§ Your assignment
In the healthcare analytics passage, condense the paragraph that begins "Healthcare – which as recently as a decade ago" into one shorter sentence that retains its main facts.

§ Source passage
Analytics: making sense of it all
"One of the things I think we maybe underrate is the ability to access this analytics, seamlessly within the workflow and environment," says Shulman.
"That can help providers access additional patient analysis and population analysis from within the same environment that they're accessing their EHR and performing their documentation," he says. "We're working with clients now that have a seamless link from within their EHR to our single patient report that offers those patient and provider analytics."
He says he's hopeful initiatives such as HL7's FHIR specification, and the open APIs more EHR vendors seem to be embracing, will pave the way toward more meaningful use of clinical intelligence.
"Can an analytics tool using data from multiple EHRs, like ours does, from multiple claims and payer sources, create a more meaningful transition of care or care planning capability than what currently exists?" he says. "That could be a game-changer."
Healthcare – which as recently as a decade ago was predominantly paper-based, let's remember – has shown an impressive willingness to go where the data takes it these past few years. More and more providers, for instance, are adding a new C-suite role: chief data officer.
One of the newest and highest-profile CDOs thinks that's a trend that will continue.
"We're moving beyond a system where it's, 'Send us the claims and we'll write you a check,' to one where these organizations will have to effectively manage patient populations," says Centers for Medicare & Medicaid Services CDO Niall Brennan.
"They'll have to learn to interpret performance data that they're receiving back from payers and integrating clinical data from the their electronic health records; unlocking the data that lives in EHRs will be key for many organizations to attain success in this rapidly changing landscape."
Into that landscape, more and more companies are coming to hopefully broaden the adoption and appreciation C&BI tools, such as Apervita, a platform that enables the sharing of health datasets, evidence-based algorithms and other tools, enabling providers to share and access them to a market of other providers.
One recent example is Mayo Clinic, which is sharing some of its algorithms for cardiovascular care, with the hope that other providers can learn and improve using the insights it's gleaned over the years.
"We are sharing our algorithms to empower others to deliver patients the best healthcare," said Paul Friedman, MD, Mayo's vice-chair of cardiovascular medicine, in a statement. "One algorithm we are sharing through the Apervita Market assists physicians by quickly sifting through data, and automatically identifying patients at risk for sudden cardiac arrest for an appropriate consultation."
Meanwhile, analytics advancements continue to offer new, more user-friendly approaches to EHR user interfaces and clinical decision support – including one advance that can help fight the dangers of alert fatigue.

§ Provided material
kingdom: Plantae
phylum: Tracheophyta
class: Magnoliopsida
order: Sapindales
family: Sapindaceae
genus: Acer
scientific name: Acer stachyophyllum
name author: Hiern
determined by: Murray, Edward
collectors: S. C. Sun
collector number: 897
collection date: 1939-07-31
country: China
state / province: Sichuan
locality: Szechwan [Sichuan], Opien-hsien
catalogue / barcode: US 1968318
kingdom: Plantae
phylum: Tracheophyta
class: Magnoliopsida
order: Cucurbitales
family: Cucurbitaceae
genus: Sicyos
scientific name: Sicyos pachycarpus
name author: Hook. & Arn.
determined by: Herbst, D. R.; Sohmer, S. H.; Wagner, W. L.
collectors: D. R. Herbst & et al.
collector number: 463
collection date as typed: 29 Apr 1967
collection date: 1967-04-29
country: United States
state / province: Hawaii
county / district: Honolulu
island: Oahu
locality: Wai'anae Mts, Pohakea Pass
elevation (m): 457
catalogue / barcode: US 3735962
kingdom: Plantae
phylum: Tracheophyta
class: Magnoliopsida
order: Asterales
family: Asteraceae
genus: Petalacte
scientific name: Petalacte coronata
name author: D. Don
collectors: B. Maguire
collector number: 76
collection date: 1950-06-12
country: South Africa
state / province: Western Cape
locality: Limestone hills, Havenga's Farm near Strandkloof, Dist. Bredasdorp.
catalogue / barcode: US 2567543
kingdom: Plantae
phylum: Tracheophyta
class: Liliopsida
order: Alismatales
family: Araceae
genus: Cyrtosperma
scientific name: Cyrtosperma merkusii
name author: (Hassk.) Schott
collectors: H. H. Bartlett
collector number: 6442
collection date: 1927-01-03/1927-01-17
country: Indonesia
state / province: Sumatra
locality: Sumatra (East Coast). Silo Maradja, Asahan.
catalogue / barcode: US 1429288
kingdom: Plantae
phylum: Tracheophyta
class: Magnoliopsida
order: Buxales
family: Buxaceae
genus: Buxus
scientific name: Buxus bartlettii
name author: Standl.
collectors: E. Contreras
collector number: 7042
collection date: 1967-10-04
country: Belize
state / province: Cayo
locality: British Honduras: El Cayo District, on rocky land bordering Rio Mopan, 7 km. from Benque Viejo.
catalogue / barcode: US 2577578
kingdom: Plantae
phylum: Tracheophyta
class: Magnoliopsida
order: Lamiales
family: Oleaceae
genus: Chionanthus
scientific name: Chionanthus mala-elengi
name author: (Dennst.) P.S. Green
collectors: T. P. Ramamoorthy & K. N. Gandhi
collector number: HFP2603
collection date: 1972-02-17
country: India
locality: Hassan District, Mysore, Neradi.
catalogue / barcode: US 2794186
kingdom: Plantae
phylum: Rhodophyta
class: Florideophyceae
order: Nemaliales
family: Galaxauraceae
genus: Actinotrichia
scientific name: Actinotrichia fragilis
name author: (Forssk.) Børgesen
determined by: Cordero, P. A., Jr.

§ Written reply
Healthcare, which was mostly paper-based only about a decade ago, has readily followed its data in recent years, and more providers are adding a chief data officer to the C-suite.